> _TASK TO COMPLETE_
Copy each line of the entries beneath that contains the word "tehetséges".

━━━━

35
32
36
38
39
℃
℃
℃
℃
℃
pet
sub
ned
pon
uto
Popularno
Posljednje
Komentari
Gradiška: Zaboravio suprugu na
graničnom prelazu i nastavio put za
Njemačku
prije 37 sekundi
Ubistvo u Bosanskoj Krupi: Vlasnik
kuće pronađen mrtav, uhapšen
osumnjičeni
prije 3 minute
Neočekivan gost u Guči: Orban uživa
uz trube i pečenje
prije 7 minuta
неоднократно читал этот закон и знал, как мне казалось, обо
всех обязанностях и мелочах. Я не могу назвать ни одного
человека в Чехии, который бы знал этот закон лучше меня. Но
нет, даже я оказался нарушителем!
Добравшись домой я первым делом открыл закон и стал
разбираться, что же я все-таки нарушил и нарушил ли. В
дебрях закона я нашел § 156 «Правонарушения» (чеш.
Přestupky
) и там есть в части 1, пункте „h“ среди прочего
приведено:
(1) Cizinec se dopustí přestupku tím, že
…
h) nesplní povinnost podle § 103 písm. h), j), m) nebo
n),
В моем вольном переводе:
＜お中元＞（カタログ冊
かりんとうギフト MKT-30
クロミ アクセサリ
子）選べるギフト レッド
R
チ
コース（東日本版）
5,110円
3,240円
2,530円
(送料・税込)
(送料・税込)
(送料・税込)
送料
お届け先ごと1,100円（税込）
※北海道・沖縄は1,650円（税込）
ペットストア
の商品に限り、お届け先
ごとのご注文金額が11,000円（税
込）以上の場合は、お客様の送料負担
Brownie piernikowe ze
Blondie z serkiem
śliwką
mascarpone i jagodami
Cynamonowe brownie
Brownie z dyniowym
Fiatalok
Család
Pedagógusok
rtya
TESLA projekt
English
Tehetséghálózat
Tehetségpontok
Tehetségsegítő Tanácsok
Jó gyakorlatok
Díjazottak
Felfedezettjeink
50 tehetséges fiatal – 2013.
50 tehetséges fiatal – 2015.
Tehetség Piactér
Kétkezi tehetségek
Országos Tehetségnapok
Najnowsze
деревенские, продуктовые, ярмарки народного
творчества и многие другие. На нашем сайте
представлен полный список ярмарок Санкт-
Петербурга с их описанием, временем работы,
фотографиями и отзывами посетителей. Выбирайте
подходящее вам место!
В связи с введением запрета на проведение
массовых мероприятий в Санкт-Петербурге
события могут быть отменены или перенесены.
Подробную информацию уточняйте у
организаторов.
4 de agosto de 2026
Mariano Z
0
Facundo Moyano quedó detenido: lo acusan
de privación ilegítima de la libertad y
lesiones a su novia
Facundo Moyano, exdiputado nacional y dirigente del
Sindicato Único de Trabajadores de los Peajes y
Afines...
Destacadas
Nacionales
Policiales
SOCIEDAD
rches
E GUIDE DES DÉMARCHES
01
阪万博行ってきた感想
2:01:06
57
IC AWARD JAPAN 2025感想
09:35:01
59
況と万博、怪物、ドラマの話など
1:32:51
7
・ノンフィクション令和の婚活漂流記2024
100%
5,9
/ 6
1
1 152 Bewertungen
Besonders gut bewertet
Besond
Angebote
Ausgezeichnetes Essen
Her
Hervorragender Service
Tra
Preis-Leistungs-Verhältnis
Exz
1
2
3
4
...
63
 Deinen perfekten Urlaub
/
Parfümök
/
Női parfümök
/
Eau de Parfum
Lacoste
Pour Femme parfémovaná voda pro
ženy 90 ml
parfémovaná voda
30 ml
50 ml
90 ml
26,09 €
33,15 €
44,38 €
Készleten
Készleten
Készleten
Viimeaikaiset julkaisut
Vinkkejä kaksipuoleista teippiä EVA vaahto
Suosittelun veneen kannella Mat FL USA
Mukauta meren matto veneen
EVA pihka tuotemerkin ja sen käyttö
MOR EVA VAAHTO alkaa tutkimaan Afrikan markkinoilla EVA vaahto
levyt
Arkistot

━━━━

> _TASK ANSWER_
50 tehetséges fiatal – 2013.
50 tehetséges fiatal – 2015.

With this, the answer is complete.